## AVAILABLE DATA
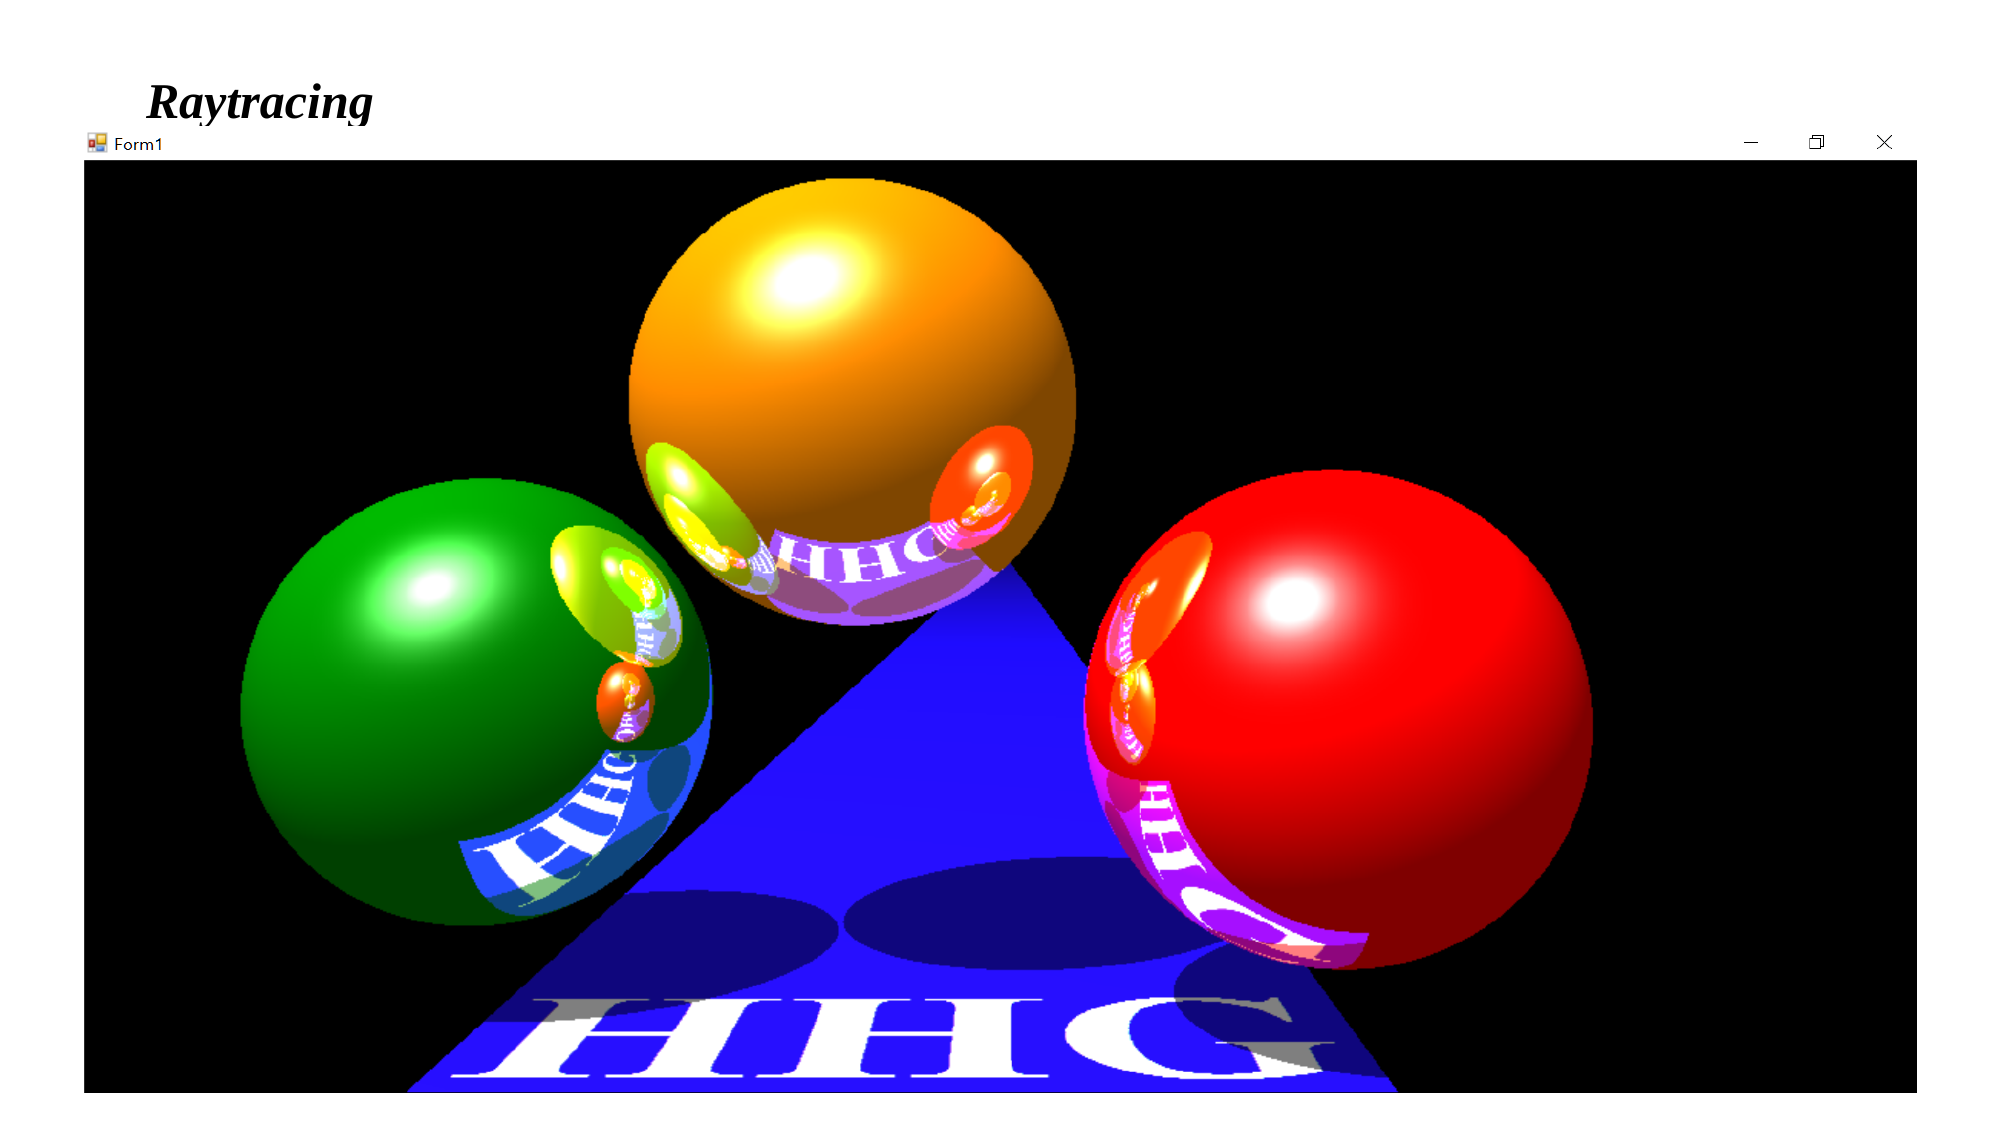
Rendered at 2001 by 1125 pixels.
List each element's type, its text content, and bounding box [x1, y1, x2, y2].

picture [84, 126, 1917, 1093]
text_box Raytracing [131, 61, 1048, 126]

--

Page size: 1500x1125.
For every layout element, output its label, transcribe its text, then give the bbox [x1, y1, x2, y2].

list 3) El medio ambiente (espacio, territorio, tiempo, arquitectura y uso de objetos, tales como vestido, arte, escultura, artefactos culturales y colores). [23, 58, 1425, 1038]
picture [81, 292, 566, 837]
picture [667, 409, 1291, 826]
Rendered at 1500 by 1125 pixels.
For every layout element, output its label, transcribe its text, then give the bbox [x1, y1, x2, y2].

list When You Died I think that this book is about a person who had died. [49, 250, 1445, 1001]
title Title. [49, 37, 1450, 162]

...

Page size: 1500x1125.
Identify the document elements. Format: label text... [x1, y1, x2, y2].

## JOB
What lines of the preceding data include the string "pixels"? Pull them out.

## ANSWER SPACE
Rendered at 2001 by 1125 pixels.
Rendered at 1500 by 1125 pixels.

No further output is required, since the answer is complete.